Write the next part of the text on the University System's miscellaneous receivable accounts, starting right after its final sentence about special agreements.
*** TEXT SHOWN Section Begins ***
Miscellaneous receivable accounts require particular attention in all phases of the management function because they represent a large number of transactions that arise from all types of activities throughout the University System. The bulk of the transactions involve relatively small amounts that become significant when taken as a whole. The potential for bad debts is high due to the fact that most debtors do not do business with the University System regularly.

There are three basic types of miscellaneous receivable transactions that require the granting of credit: student fines, departmental services, and special agreements.

  1. Student Fines: Miscellaneous invoices to students are primarily the result of punitive action for failure to comply with institution or departmental regulations. In most cases, the student is not available at the time it is determined that a fine is in order. Consequently, a bill must be issued notifying the student of his/her fine, and the University System is obligated to grant temporary credit to the student. A restriction of services to the student must be implemented as described in section 10.1.1.

  2. Departmental Services: Many institution departments are authorized to provide services or products to students and the general public. In these cases, the solicitation of customers and generation of income are not primary aims of the activities. As most transactions are for small amounts, the preparation of a bill and the granting of credit are properly influenced more by the need for the service than by the ability to pay. The risk of a few bad debts is acceptable compared to the avoidable administrative cost of credit investigation.

  3. Special Agreements: To handle recurring transactions with outside organizations, an institution will often establish special arrangements. Establishment of credit and timeliness of billing these cases should conform to normal commercial practice. Regular billing cycles will minimize the credit risk involved in these transactions.
*** TEXT SHOWN Section Ends ***
*** DATA UNDER STUDY Section Begins ***
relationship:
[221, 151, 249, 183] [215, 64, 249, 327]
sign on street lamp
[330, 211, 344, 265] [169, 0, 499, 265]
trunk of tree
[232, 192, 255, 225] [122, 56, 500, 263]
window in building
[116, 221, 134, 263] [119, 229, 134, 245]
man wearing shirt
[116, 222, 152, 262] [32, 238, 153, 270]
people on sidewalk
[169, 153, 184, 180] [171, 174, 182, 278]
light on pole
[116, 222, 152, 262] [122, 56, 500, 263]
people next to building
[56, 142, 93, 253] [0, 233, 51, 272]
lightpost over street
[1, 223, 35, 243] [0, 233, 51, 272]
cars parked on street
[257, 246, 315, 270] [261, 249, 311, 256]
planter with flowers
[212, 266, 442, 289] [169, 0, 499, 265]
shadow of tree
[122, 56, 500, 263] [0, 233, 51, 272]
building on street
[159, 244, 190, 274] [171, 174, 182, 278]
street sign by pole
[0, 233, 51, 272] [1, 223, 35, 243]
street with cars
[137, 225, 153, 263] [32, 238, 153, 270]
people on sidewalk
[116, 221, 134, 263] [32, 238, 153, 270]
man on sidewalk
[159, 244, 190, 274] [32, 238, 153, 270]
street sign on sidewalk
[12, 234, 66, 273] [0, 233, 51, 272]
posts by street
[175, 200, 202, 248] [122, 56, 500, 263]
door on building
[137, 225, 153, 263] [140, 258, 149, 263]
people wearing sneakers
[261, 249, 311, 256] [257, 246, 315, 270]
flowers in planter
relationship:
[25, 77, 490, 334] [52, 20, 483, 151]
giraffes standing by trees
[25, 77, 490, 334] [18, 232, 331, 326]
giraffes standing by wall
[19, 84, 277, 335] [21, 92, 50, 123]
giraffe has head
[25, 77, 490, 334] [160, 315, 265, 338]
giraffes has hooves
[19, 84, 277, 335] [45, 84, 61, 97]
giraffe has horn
*** DATA UNDER STUDY Section Ends ***
TASK RESPONSE:
The granting of credit is not a primary function of the University System. Therefore, credit will be granted only as indicated below:

  1. Credit is granted to students as required for the administration of fines and the assessment of additional fees that may be determined to be applicable after the student registers.

  2. Credit is also granted to students in accordance with Section 7.3.3 of the BoR Policy Manual, Tuition and Fee Payment and Deferral. Short-term credit may be granted to students while waiting for financial aid funds or scholarship funds from third parties. This credit is granted only when a notice of award or a written agreement from a third party has been received.

  3. Credit is automatically granted to faculty and staff for travel advances. Travel advances to non-University System personnel may be granted only in unusual circumstances and must be approved in advance by the president or chief business officer.

  4. Credit is granted to retirees and other persons receiving benefits under COBRA. All credit granted under this provision should be kept current; i.e., collected within thirty (30) days. If continued collection efforts are not successful, then termination of benefits must be accomplished according to the deadlines established in Section 5.1.5, COBRA and Retiree Billing.

  5. Credit may be granted to the general public, which may include students and staff, by campus departments that are authorized to provide services or products; these services or products are normally provided as an adjunct to instruction or research activities. Although cash should be collected whenever possible, credit may be granted when there are no facilities for the collection of cash, or when non-collection of cash is deemed to be in the best interest of the college/university. In these cases, prudence with respect to the credit risk incurred must be observed at the time of transaction.

  6. Credit is automatically extended to governmental units and foundations during the time claims for reimbursement are outstanding. Diligence must be exercised to ensure timely billing and collection efforts to minimize the receivables arising from these claims.

  7. Implicit in the granting of credit by institution departments is the intention that payment will be made in full upon receipt of a bill. Any formal arrangements authorizing credit for more than thirty (30) days must be approved by the president unless other institutional or USG policies or regulations operate to the contrary.

Prompt billing for reimbursement of expenses or fees arising from services provided under various agreements is essential for effective management of receivables. Information must be maintained on the status of all unbilled accounts to ensure that all actions necessary for the preparation of the bill have been taken as required. This will allow the bill to be issued as expeditiously as possible.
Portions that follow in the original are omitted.